I can't even begin to imagine what it is like to lose your mom - no matter if you're a small baby or an older adult, I think it breaks your heart regardless and you can never prepare yourself for it. You can never be ready to lose your mom. My mom and I are very close and I miss her every day. We live oceans apart, but we talk every day and she is an absolutely essential part of my life. Just knowing that she is there and I can call her anytime to hear her voice, that I can see her every now and then, that eventually we will all be reunited here, in the USA, as a family, it's something that gives me strength and motivation to keep going, keep living and keep working. I can not imagine my life without her.

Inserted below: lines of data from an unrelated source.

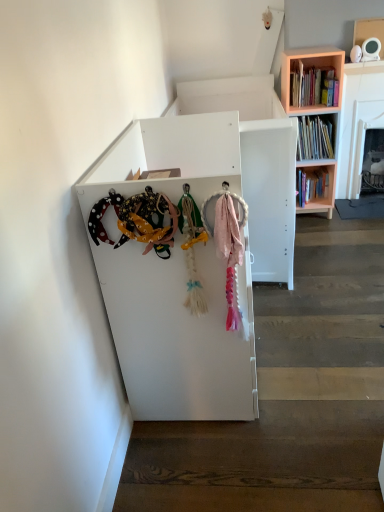
Question: Considering the positions of point (283, 58) and point (309, 94), is point (283, 58) closer or farther from the camera than point (309, 94)?

Choices:
 (A) closer
 (B) farther

Answer: (B)

Question: Considering the positions of pink wooden bookcase at upper right and hardcover books at upper right in the image, is pink wooden bookcase at upper right wider or thinner than hardcover books at upper right?

Choices:
 (A) wide
 (B) thin

Answer: (A)

Question: Considering the real-world distances, which object is closest to the pink wooden bookcase at upper right?

Choices:
 (A) hardcover books at upper right
 (B) pink fabric at lower right

Answer: (A)

Question: Considering the real-world distances, which object is closest to the pink wooden bookcase at upper right?

Choices:
 (A) pink fabric at lower right
 (B) hardcover books at upper right

Answer: (B)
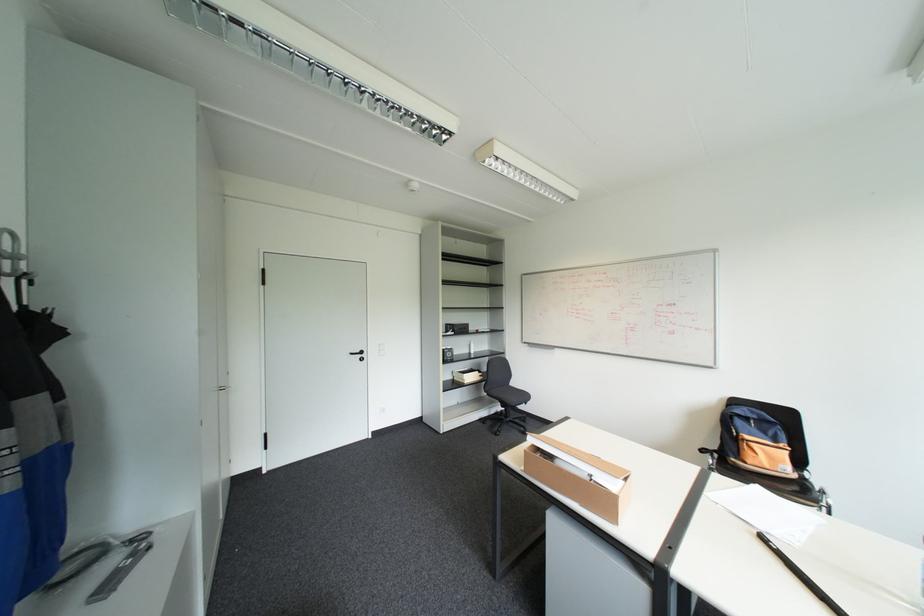
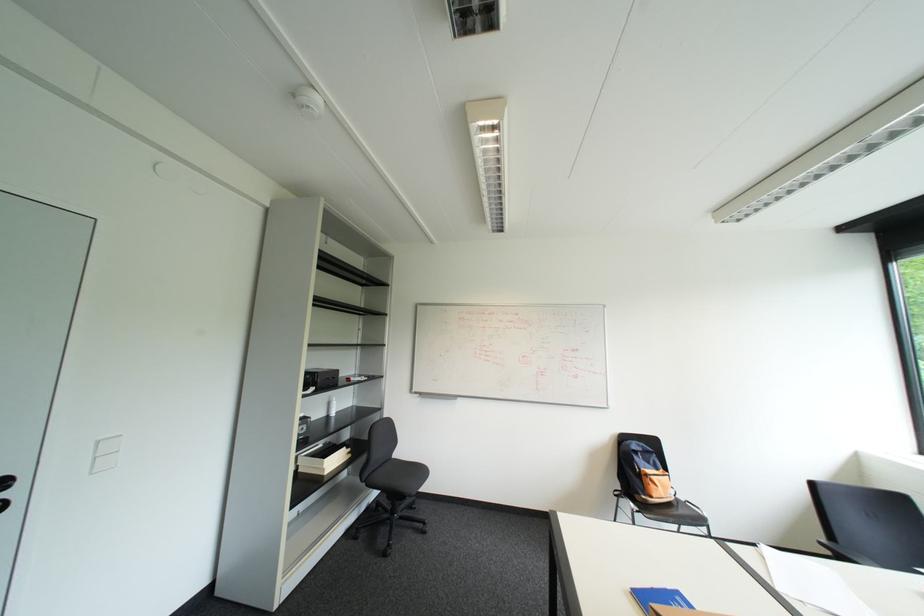
Locate, in the second image, the point that corresponds to point (387, 342) in the first image.

(107, 440)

And as I was reading about Jessie, her pain, loneliness and all of the things she was going through, I felt an ache in my heart. I felt so very sorry for this fictional character and all the people out there - especially kids and young adults - who have lost one or both of their parents, too. Julie Buxbaum wrote with such raw honesty, such incredible vulnerability and sensitivity, I couldn't help myself, I cried and cried while reading some of the more powerful and emotionally gutting passages. This book was not easy for me to read, and yet I gobbled it down.
While loss is a big part of this story, the recovery, healing and opening up to another human being is also a very important chunk of it. This book is about grieving and hurting, but it's also about healing and learning to make peace with your past. It's also about friendship, love and finding comfort in others. It's just an all-around beautiful, wonderful and meaningful story that I believe everyone should read at least once.
If you enjoy books such as All The Bright Places or The Perks of Being a Wallflower, you will most definitely love this book as well. And thank you Julie for this story, I will forever keep it close to my heart.